Records from a data source
====
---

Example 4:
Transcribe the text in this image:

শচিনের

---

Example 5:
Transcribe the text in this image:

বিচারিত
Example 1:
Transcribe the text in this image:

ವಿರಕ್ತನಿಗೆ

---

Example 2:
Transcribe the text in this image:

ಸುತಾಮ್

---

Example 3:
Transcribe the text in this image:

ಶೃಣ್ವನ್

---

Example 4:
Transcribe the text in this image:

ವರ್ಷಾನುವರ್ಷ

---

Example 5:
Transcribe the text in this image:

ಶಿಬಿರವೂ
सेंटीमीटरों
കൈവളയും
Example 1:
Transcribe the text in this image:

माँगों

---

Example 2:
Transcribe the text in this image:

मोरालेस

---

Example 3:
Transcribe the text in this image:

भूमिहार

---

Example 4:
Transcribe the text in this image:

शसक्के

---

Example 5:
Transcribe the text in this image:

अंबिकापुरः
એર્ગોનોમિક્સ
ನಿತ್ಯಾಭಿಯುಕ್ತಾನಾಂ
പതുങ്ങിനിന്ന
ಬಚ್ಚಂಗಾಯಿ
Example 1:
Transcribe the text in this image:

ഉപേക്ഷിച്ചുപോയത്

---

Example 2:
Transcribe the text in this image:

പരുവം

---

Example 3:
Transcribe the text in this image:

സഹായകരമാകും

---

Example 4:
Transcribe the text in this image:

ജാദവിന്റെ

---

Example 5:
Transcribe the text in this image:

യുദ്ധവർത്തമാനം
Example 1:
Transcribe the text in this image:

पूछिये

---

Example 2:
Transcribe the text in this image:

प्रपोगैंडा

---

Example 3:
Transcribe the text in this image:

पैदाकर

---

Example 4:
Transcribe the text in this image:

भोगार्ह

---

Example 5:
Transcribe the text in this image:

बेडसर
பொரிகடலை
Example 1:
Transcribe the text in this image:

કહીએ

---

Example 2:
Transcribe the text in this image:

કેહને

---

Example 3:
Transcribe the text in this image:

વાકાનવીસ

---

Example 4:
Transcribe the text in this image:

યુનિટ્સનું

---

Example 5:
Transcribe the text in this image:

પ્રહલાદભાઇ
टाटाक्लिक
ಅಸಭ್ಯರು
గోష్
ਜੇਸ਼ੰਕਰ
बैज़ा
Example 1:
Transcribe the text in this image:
====
(Work request): Set down each record verbatim.

(Response box):
---

Example 4:
Transcribe the text in this image:

শচিনের

---

Example 5:
Transcribe the text in this image:

বিচারিত
Example 1:
Transcribe the text in this image:

ವಿರಕ್ತನಿಗೆ

---

Example 2:
Transcribe the text in this image:

ಸುತಾಮ್

---

Example 3:
Transcribe the text in this image:

ಶೃಣ್ವನ್

---

Example 4:
Transcribe the text in this image:

ವರ್ಷಾನುವರ್ಷ

---

Example 5:
Transcribe the text in this image:

ಶಿಬಿರವೂ
सेंटीमीटरों
കൈവളയും
Example 1:
Transcribe the text in this image:

माँगों

---

Example 2:
Transcribe the text in this image:

मोरालेस

---

Example 3:
Transcribe the text in this image:

भूमिहार

---

Example 4:
Transcribe the text in this image:

शसक्के

---

Example 5:
Transcribe the text in this image:

अंबिकापुरः
એર્ગોનોમિક્સ
ನಿತ್ಯಾಭಿಯುಕ್ತಾನಾಂ
പതുങ്ങിനിന്ന
ಬಚ್ಚಂಗಾಯಿ
Example 1:
Transcribe the text in this image:

ഉപേക്ഷിച്ചുപോയത്

---

Example 2:
Transcribe the text in this image:

പരുവം

---

Example 3:
Transcribe the text in this image:

സഹായകരമാകും

---

Example 4:
Transcribe the text in this image:

ജാദവിന്റെ

---

Example 5:
Transcribe the text in this image:

യുദ്ധവർത്തമാനം
Example 1:
Transcribe the text in this image:

पूछिये

---

Example 2:
Transcribe the text in this image:

प्रपोगैंडा

---

Example 3:
Transcribe the text in this image:

पैदाकर

---

Example 4:
Transcribe the text in this image:

भोगार्ह

---

Example 5:
Transcribe the text in this image:

बेडसर
பொரிகடலை
Example 1:
Transcribe the text in this image:

કહીએ

---

Example 2:
Transcribe the text in this image:

કેહને

---

Example 3:
Transcribe the text in this image:

વાકાનવીસ

---

Example 4:
Transcribe the text in this image:

યુનિટ્સનું

---

Example 5:
Transcribe the text in this image:

પ્રહલાદભાઇ
टाटाक्लिक
ಅಸಭ್ಯರು
గోష్
ਜੇਸ਼ੰਕਰ
बैज़ा
Example 1:
Transcribe the text in this image:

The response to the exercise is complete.